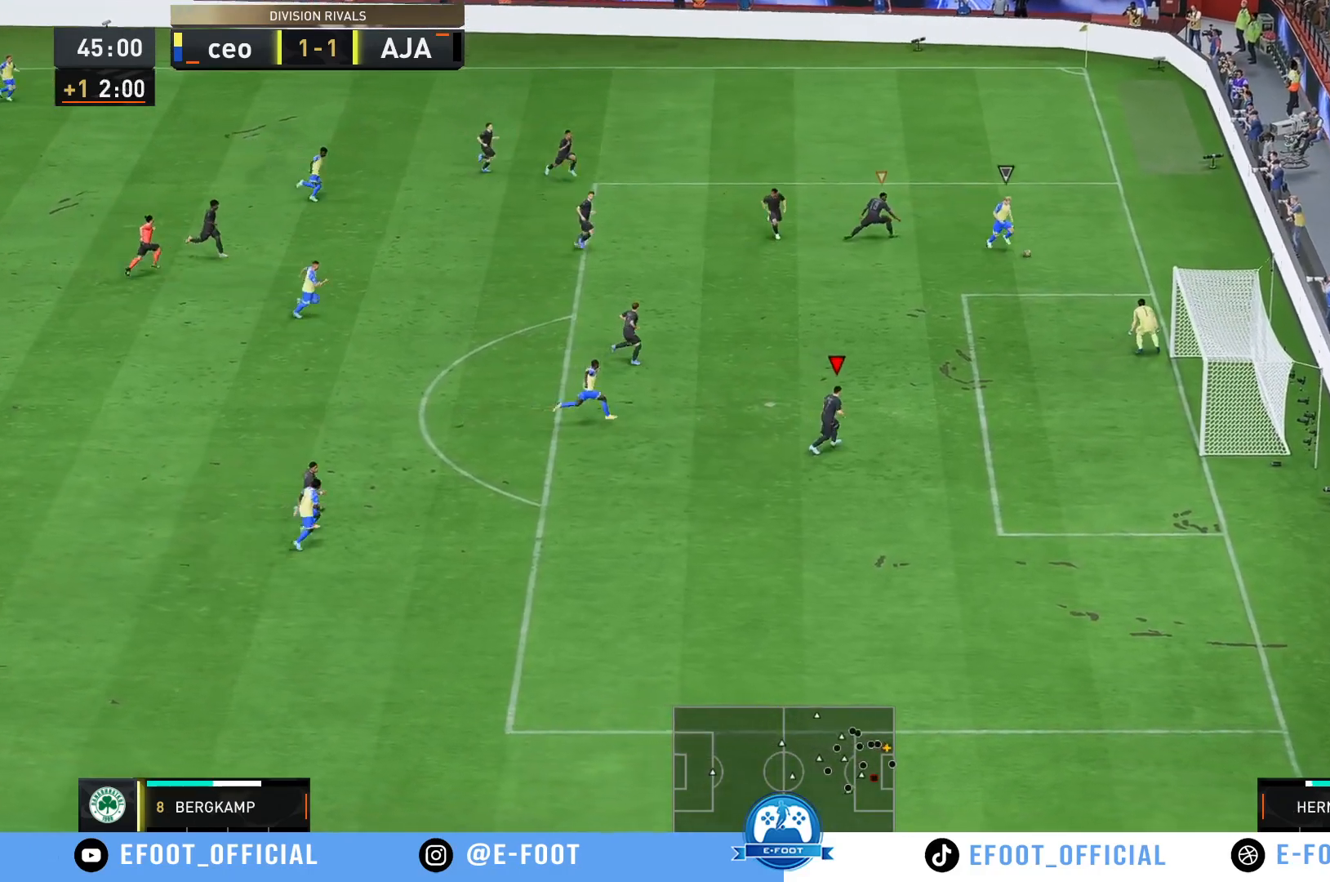
{"buttons": ["R2"], "left_stick": "up", "right_stick": "center", "events": [[17, "left_stick", "right"], [200, "R2", "down"], [400, "left_stick", "up-right"], [500, "left_stick", "up"]]}
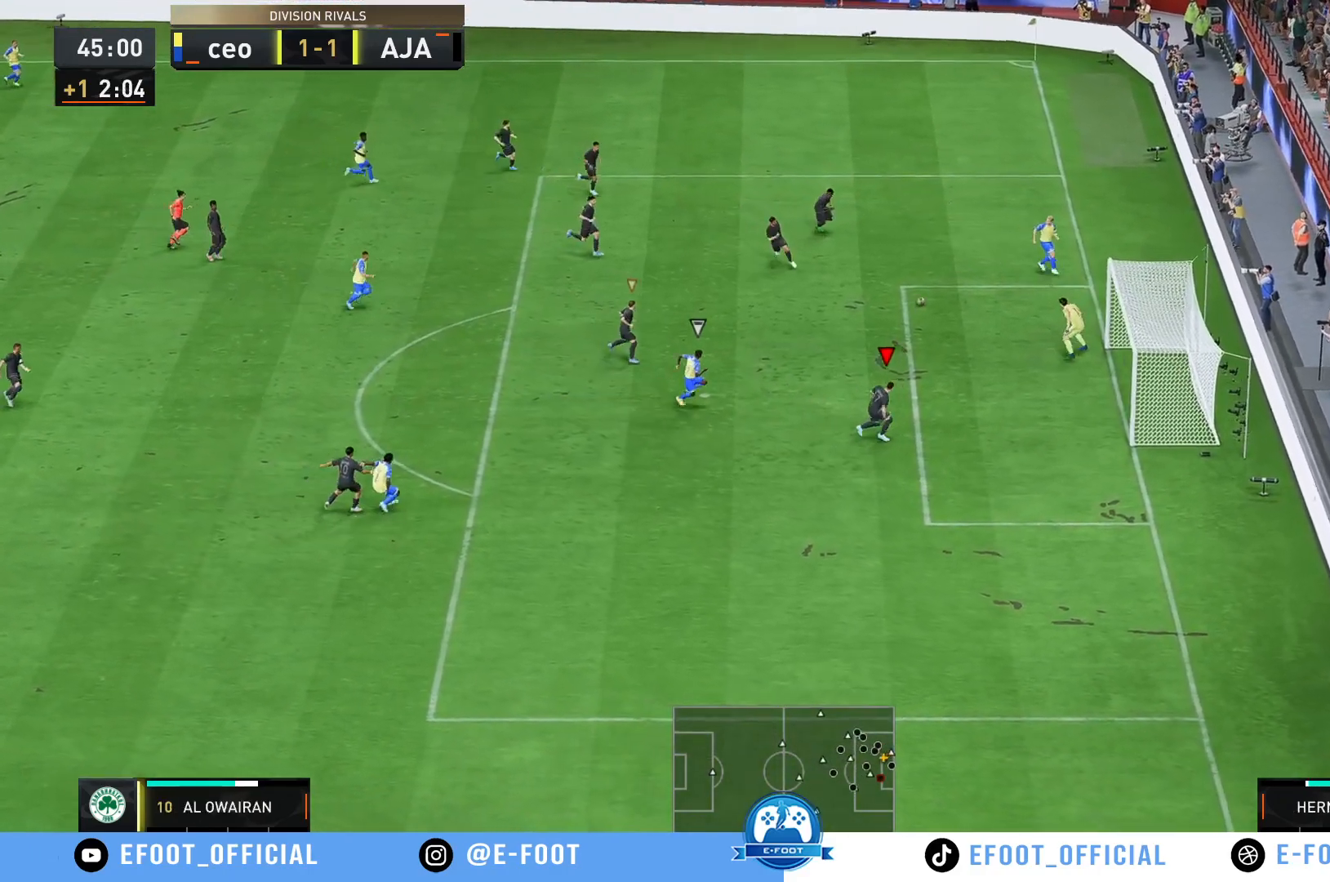
{"buttons": ["R2"], "left_stick": "up", "right_stick": "center", "events": []}
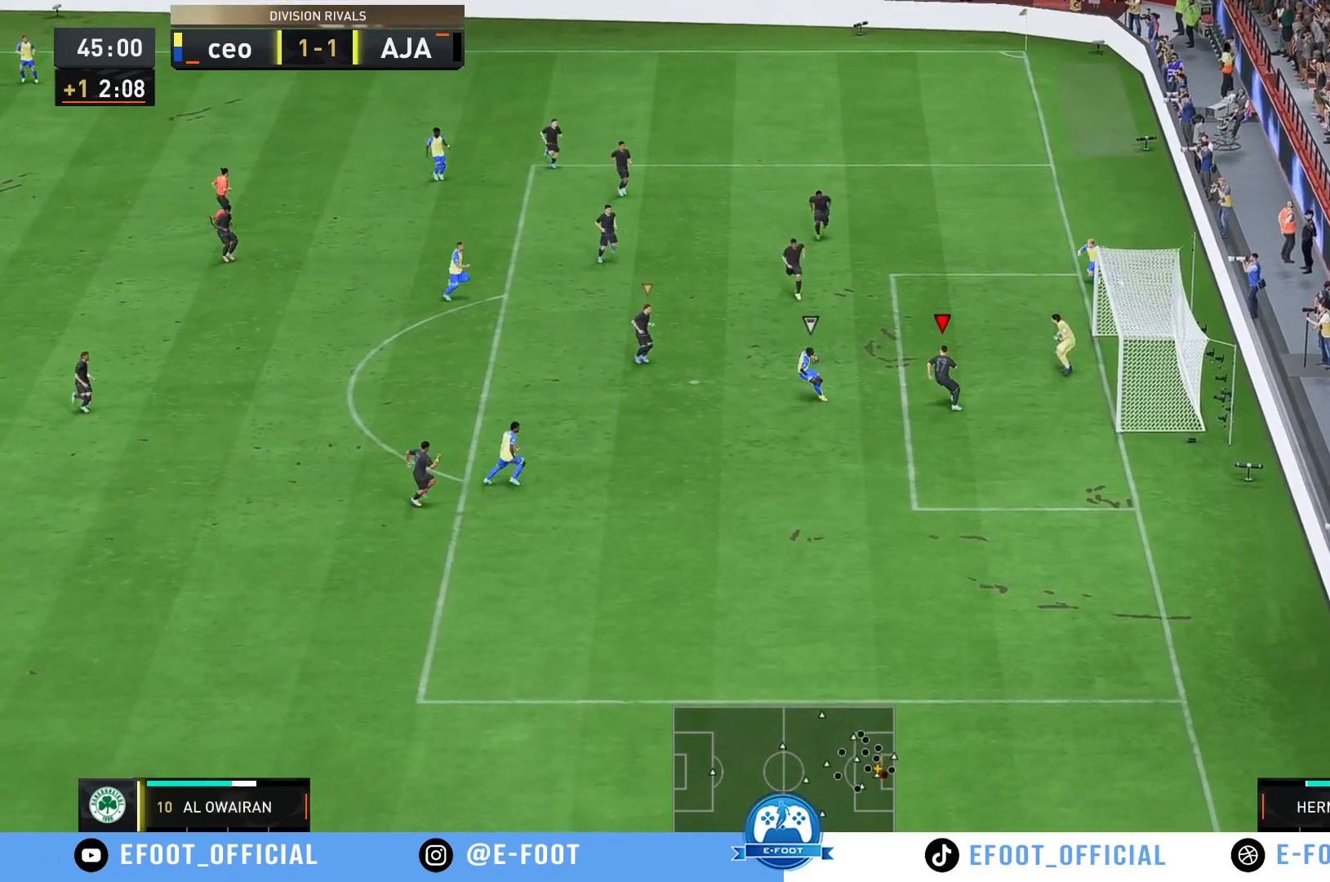
{"buttons": [], "left_stick": "down-right", "right_stick": "center", "events": [[133, "B", "down"], [167, "R2", "up"], [200, "B", "up"], [217, "left_stick", "up-left"], [367, "left_stick", "down-left"], [467, "left_stick", "down-right"]]}
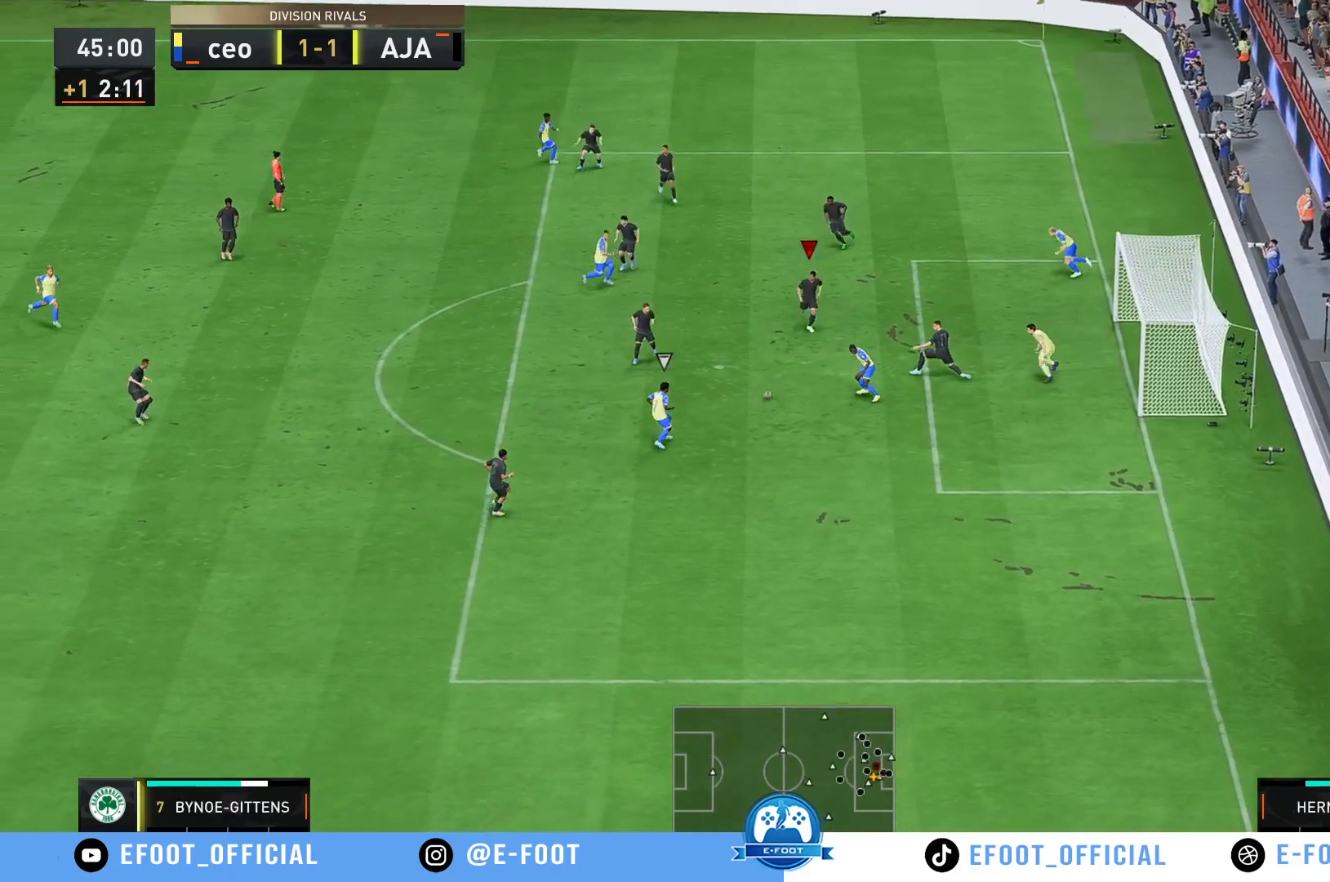
{"buttons": ["R2"], "left_stick": "down-right", "right_stick": "center", "events": [[317, "R2", "down"]]}
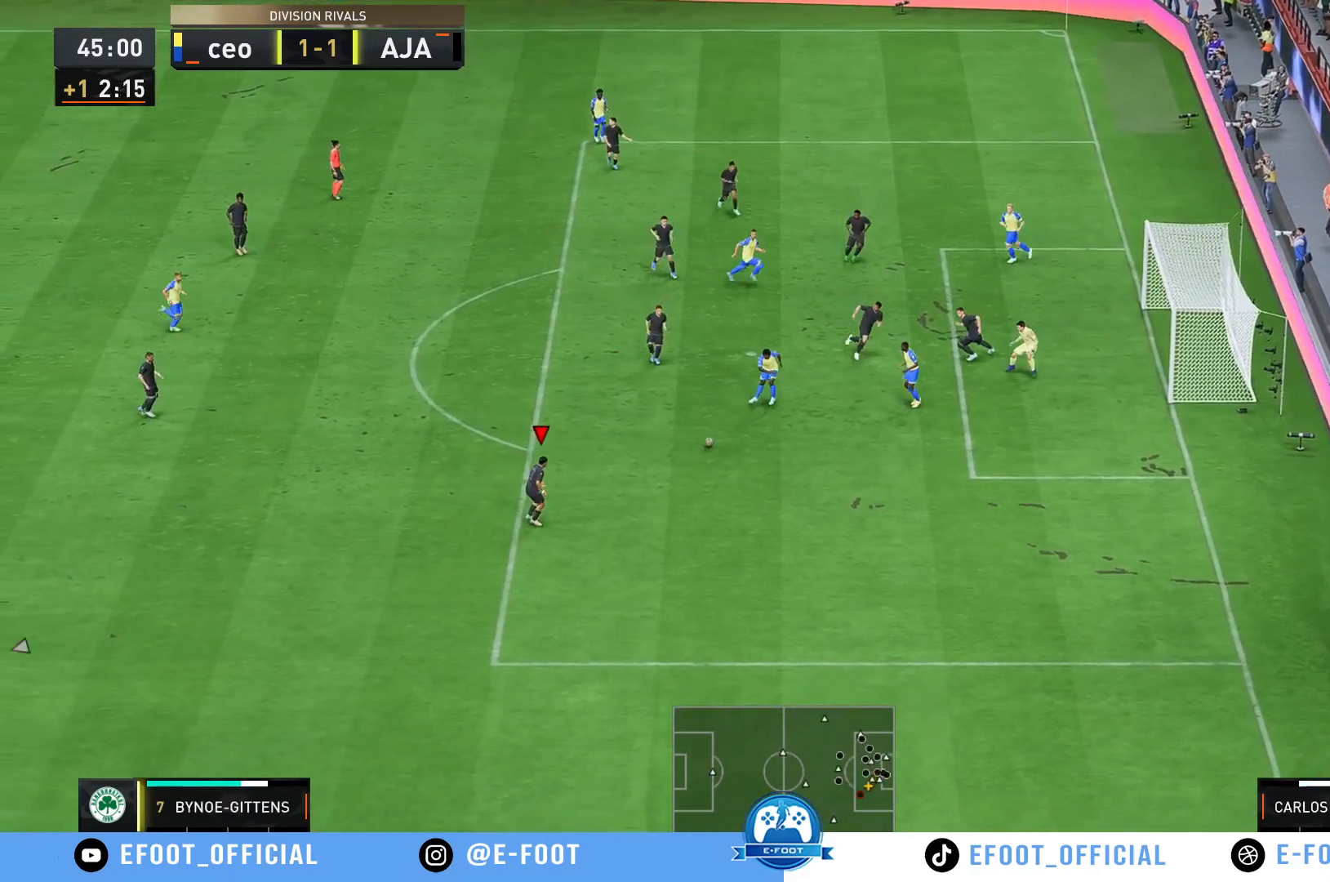
{"buttons": [], "left_stick": "down", "right_stick": "center", "events": [[67, "R2", "up"], [433, "left_stick", "down"]]}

## Brief
The material above is to be output exactly, with each picture left out.

## Answer to this task
{"buttons": ["R2"], "left_stick": "up", "right_stick": "center", "events": [[17, "left_stick", "right"], [200, "R2", "down"], [400, "left_stick", "up-right"], [500, "left_stick", "up"]]}
{"buttons": ["R2"], "left_stick": "up", "right_stick": "center", "events": []}
{"buttons": [], "left_stick": "down-right", "right_stick": "center", "events": [[133, "B", "down"], [167, "R2", "up"], [200, "B", "up"], [217, "left_stick", "up-left"], [367, "left_stick", "down-left"], [467, "left_stick", "down-right"]]}
{"buttons": ["R2"], "left_stick": "down-right", "right_stick": "center", "events": [[317, "R2", "down"]]}
{"buttons": [], "left_stick": "down", "right_stick": "center", "events": [[67, "R2", "up"], [433, "left_stick", "down"]]}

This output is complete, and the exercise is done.